Nachdem er eine Weile weitergegangen war, überlegte er: Die Stadt lag am Rande der Wüste – und bestimmt wäre dort alles ein wenig teurer. Gut, dass er ausreichend Geld dabeihatte.

Eine Weile später kam ihm ein neuer Gedanke: Eigentlich könnte der Wirt selbst der übelsten Spelunke im einen ganzen Goldtaler für eine Krug Wasser abverlangen. Was könnte er dagegen tun? Er musste ja schließlich trinken. Und was, wenn man zwei Taler oder gar drei verlangte?
Nun ja, dann würde er wohl zahlen müssen.

Nun stand er schon beinahe vor dem offenen Stadttor und sah bereits das Schild eines Wirtshauses. Und seine Bedenken wurden immer größer: Vielleicht verlangte so ein schmieriger Wirt sein ganzes Gold für eine Mahlzeit und einen Krug Wasser! Die Menschen waren ja so gierig! Und er wäre vollkommen hilflos und müsste sich vielleicht sogar als Knecht verdingen, um leben zu können.

In ihm stieg die Wut auf. Mit rotem Gesicht trat er auf den Wirt zu, der gerade vor seinem Wirtshaus stand, hob den Finger und schrie: „Kennt ihr denn überhaupt keine Scham? Einen Beutel Gold für ein Glas Wasser? Dafür werdet ihr in der Hölle schmoren!“
(aus: Füttere den weißen Wolf, R. Schweppe und A. Long, Kösel Verlag)

Der arme Pilger! Er wollte doch eigentlich nur eine Kleinigkeit essen und trinken. Und jetzt? Am Rande eines Nervenzusammenbruchs!

Irgendwie kennen wir so etwas doch alle, oder? Heute mehr denn je. Gefüttert von Halbwissen, Unvollständigkeiten, Zitaten, die aus Zusammenhängen gerissen wurden bieten wir der Quasselstrippe das ideale Material, um uns immer mehr zu verunsichern. So erschaffen wir uns selbst manche Schwierigkeit und bemerken es nicht einmal. Die Energie folgt der Aufmerksamkeit und unsere Gefühle sind das Ergebnis unserer Perspektive. Auf der Basis unserer unbewussten Ängste, wachsen unsere Vorannahmen und  Vorurteile und beeinflussen unsere Reaktionen auf das, was ist.
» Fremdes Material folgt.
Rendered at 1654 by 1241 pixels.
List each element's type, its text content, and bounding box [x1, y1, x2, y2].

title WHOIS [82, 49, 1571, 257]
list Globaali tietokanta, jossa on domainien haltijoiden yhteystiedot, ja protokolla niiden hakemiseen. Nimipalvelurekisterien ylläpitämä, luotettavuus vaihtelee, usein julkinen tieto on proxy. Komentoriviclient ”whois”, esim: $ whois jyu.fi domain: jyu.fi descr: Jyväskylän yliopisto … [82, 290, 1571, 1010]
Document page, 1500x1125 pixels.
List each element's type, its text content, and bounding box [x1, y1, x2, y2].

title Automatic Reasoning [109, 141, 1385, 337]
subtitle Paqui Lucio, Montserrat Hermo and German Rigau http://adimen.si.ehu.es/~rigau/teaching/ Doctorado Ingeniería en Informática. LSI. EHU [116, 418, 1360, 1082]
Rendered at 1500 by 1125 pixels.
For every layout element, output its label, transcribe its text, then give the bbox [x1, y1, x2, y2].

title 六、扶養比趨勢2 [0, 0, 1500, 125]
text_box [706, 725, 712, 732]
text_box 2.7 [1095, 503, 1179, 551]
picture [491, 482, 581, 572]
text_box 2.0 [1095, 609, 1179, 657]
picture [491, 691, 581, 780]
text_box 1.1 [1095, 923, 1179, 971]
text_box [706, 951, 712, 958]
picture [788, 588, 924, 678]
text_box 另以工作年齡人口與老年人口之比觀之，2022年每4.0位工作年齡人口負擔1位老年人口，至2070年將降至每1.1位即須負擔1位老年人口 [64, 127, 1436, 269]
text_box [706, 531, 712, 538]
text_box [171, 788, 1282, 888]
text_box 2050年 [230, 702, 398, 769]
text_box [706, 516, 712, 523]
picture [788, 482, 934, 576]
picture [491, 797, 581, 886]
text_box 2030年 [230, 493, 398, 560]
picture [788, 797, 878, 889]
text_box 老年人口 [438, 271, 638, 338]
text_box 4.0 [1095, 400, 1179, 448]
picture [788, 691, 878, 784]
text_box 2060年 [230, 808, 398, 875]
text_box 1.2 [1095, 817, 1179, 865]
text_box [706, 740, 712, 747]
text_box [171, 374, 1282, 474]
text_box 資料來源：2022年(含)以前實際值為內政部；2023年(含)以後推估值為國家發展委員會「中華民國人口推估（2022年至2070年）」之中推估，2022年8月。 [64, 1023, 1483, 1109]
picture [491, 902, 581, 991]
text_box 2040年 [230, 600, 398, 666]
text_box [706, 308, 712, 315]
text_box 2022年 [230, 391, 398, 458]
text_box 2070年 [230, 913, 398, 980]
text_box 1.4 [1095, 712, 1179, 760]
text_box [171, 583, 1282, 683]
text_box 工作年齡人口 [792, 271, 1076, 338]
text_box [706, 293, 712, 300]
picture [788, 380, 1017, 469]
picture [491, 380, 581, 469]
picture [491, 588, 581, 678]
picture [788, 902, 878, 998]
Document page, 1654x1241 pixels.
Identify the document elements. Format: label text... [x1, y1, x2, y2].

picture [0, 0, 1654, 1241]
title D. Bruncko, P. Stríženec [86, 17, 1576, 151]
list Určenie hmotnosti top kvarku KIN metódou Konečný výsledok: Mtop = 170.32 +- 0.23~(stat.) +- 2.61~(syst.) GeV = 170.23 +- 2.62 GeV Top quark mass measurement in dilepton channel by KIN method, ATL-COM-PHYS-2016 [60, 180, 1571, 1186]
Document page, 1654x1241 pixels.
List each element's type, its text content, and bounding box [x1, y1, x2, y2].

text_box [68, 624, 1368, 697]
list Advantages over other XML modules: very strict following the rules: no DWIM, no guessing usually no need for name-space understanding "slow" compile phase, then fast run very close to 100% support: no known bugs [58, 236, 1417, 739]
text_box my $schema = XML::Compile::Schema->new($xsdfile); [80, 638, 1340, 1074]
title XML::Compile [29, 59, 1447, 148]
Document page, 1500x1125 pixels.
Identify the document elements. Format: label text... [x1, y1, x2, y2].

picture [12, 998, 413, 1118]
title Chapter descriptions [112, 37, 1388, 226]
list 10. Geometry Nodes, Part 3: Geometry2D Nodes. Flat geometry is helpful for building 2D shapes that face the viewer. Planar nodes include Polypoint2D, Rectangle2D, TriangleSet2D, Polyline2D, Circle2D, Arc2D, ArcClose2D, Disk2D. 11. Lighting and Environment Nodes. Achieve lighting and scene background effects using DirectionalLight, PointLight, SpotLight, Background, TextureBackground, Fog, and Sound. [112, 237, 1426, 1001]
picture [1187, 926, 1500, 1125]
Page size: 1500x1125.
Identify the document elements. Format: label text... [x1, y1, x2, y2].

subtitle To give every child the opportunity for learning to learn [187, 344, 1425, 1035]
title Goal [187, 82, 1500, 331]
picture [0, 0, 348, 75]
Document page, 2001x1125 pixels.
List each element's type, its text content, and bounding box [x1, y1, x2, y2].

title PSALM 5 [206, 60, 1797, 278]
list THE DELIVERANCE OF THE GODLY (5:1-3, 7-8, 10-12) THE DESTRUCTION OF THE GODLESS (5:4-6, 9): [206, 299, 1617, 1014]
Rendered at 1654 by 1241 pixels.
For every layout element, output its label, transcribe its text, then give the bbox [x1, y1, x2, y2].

Dabei ist das meiste, worüber wir uns den Kopf zerbrechen, reiner Unsinn- allerdings ist unser Ego wild entschlossen, uns von der ungeheuren Wichtigkeit und Richtigkeit unserer Gedanken zu überzeugen.

Indem wir grübeln, Ängste hegen und Sorgen pflegen, die Zweifel in uns ständig nähren, uns in Neid, Eifersucht oder Missgunst verlieren und über Problemen brüten, die wir nicht lösen können, vergiften wir unseren Geist. Marcus Aurelius schrieb dazu: Das Glück deines Lebens hängt von der Beschaffenheit deiner Gedanken ab.“

Wer sich angewöhnt hat, sich ständig Sorgen zu machen, wird immer schlimmere Dinge erwarten, die ihn auf Schritt und Tritt verfolgen und lähmen. Und selbst wenn diese Erwartungen so nie eintreten mögen, so führt dieses Denken zu anderen Dramen im Leben.

„Da, wo der Geist den Fokus kreiert, entsteht Realität.“ Diese Weisheit entspricht einem Naturgesetz und denen ist bekanntlich egal, ob wir daran glauben oder nicht.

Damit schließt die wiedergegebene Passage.